RECORDS PROVIDED -
--------------------
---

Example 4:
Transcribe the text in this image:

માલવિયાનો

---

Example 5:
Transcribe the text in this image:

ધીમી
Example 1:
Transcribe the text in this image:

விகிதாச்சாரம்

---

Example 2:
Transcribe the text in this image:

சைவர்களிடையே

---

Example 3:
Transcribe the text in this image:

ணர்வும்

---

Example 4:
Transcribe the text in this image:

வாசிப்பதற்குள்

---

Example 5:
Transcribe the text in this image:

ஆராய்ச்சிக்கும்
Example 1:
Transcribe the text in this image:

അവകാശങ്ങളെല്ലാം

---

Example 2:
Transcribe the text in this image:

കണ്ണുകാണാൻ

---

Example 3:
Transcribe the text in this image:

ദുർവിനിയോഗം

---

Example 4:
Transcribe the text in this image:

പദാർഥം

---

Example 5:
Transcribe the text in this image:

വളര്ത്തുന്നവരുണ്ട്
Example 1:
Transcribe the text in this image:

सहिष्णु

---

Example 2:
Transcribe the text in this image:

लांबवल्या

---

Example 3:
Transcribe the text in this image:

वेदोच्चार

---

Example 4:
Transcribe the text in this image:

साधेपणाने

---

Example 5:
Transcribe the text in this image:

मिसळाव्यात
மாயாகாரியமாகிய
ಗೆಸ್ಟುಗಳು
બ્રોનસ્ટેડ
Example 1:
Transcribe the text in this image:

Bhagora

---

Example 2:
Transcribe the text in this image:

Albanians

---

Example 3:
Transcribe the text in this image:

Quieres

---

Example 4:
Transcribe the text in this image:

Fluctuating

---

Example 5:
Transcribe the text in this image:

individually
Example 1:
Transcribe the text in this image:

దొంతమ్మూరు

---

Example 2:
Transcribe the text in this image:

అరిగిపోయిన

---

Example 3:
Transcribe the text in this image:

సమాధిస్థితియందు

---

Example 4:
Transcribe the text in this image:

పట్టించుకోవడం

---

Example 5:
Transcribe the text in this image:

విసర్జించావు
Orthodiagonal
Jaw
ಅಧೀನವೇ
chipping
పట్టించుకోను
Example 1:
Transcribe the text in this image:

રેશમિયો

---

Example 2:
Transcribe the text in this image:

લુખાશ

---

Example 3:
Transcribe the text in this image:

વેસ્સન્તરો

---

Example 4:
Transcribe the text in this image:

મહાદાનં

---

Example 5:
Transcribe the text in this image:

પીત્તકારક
--------------------
OBJECTIVE -
Reproduce all of the data above verbatim, line by line, with nothing added or left out.

ANSWER FOR THIS EXERCISE -
---

Example 4:
Transcribe the text in this image:

માલવિયાનો

---

Example 5:
Transcribe the text in this image:

ધીમી
Example 1:
Transcribe the text in this image:

விகிதாச்சாரம்

---

Example 2:
Transcribe the text in this image:

சைவர்களிடையே

---

Example 3:
Transcribe the text in this image:

ணர்வும்

---

Example 4:
Transcribe the text in this image:

வாசிப்பதற்குள்

---

Example 5:
Transcribe the text in this image:

ஆராய்ச்சிக்கும்
Example 1:
Transcribe the text in this image:

അവകാശങ്ങളെല്ലാം

---

Example 2:
Transcribe the text in this image:

കണ്ണുകാണാൻ

---

Example 3:
Transcribe the text in this image:

ദുർവിനിയോഗം

---

Example 4:
Transcribe the text in this image:

പദാർഥം

---

Example 5:
Transcribe the text in this image:

വളര്ത്തുന്നവരുണ്ട്
Example 1:
Transcribe the text in this image:

सहिष्णु

---

Example 2:
Transcribe the text in this image:

लांबवल्या

---

Example 3:
Transcribe the text in this image:

वेदोच्चार

---

Example 4:
Transcribe the text in this image:

साधेपणाने

---

Example 5:
Transcribe the text in this image:

मिसळाव्यात
மாயாகாரியமாகிய
ಗೆಸ್ಟುಗಳು
બ્રોનસ્ટેડ
Example 1:
Transcribe the text in this image:

Bhagora

---

Example 2:
Transcribe the text in this image:

Albanians

---

Example 3:
Transcribe the text in this image:

Quieres

---

Example 4:
Transcribe the text in this image:

Fluctuating

---

Example 5:
Transcribe the text in this image:

individually
Example 1:
Transcribe the text in this image:

దొంతమ్మూరు

---

Example 2:
Transcribe the text in this image:

అరిగిపోయిన

---

Example 3:
Transcribe the text in this image:

సమాధిస్థితియందు

---

Example 4:
Transcribe the text in this image:

పట్టించుకోవడం

---

Example 5:
Transcribe the text in this image:

విసర్జించావు
Orthodiagonal
Jaw
ಅಧೀನವೇ
chipping
పట్టించుకోను
Example 1:
Transcribe the text in this image:

રેશમિયો

---

Example 2:
Transcribe the text in this image:

લુખાશ

---

Example 3:
Transcribe the text in this image:

વેસ્સન્તરો

---

Example 4:
Transcribe the text in this image:

મહાદાનં

---

Example 5:
Transcribe the text in this image:

પીત્તકારક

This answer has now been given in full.